18. Most of the plains Indians feel in the same way at present. I was once hunting with a Sioux half-breed who illustrated the Indian view of the matter in a rather striking way, saying: “If there were a dozen of you white hunters and you found six or eight bears in the brush, and you knew you could go in and kill them all, but that in the fight you would certainly lose three or four men yourselves, you wouldn’t go in, would you? You’d wait until you got a better chance, and could kill them without so much risk. Well, Indians feel the same way about attacking whites that you would feel about attacking those bears.”
19. All the authorities from Smith to Harrison are unanimous on this point.
20. Any one who has ever been in an encampment of wild Indians, and has had the misfortune to witness the delight the children take in torturing little animals, will admit that the Indian’s love of cruelty for cruelty’s sake cannot possibly be exaggerated. The young are so trained that when old they shall find their keenest pleasure in inflicting pain in its most appalling form. Among the most brutal white borderers a man would be instantly lynched if he practised on any creature the fiendish torture which in an Indian camp either attracts no notice at all, or else excites merely laughter.
21. See Appendix A.
22. Similarly the Crows, who have always been treated well by us, have murdered and robbed any number of peaceful, unprotected travellers during the past three decades, as I know personally.

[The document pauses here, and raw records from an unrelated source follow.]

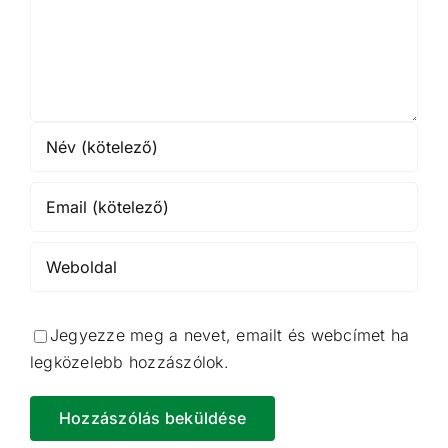
Jegyezze meg a nevet, emailt és webcímet ha
legközelebb hozzászólok.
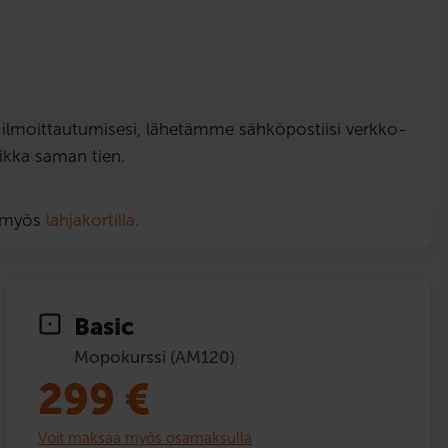
ut ilmoittautumisesi, lähetämme sähköpostiisi verkko-
ikka saman tien.
n myös
lahjakortilla
.
Basic
Mopokurssi (AM120)
299
€
Voit maksaa myös osamaksulla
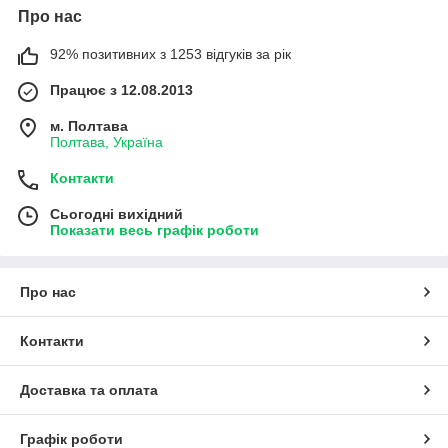
Про нас
92% позитивних з 1253 відгуків за рік
Працює з 12.08.2013
м. Полтава
Полтава, Україна
Контакти
Сьогодні вихідний
Показати весь графік роботи
Про нас
Контакти
Доставка та оплата
Графік роботи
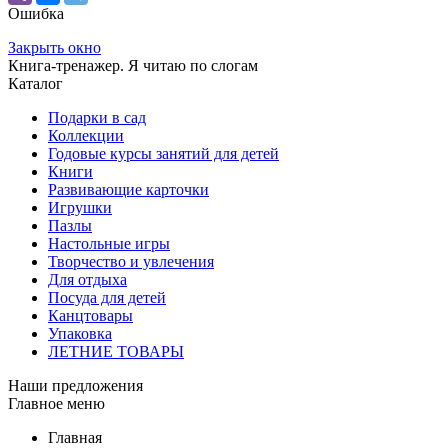
Ошибка
Закрыть окно
Книга-тренажер. Я читаю по слогам
Каталог
Подарки в сад
Коллекции
Годовые курсы занятий для детей
Книги
Развивающие карточки
Игрушки
Пазлы
Настольные игры
Творчество и увлечения
Для отдыха
Посуда для детей
Канцтовары
Упаковка
ЛЕТНИЕ ТОВАРЫ
Наши предложения
Главное меню
Главная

23. It is precisely the same at the present day. I have known a party of Sioux to steal the horses of a buffalo-hunting outfit, whereupon the latter retaliated by stealing the horses of a party of harmless Grosventres; and I knew a party of Cheyennes, whose horses had been taken by white thieves, to, in revenge, assail a camp of perfectly orderly cowboys. Most of the ranchmen along the Little Missouri in 1884, were pretty good fellows, who would not wrong Indians, yet they tolerated for a long time the presence of men who did not scruple to boast that they stole horses from the latter; while our peaceful neighbors, the Grosventres, likewise permitted two notorious red-skinned horse thieves to use their reservation as a harbor of refuge, and a starting-point from which to make forays against the cattlemen.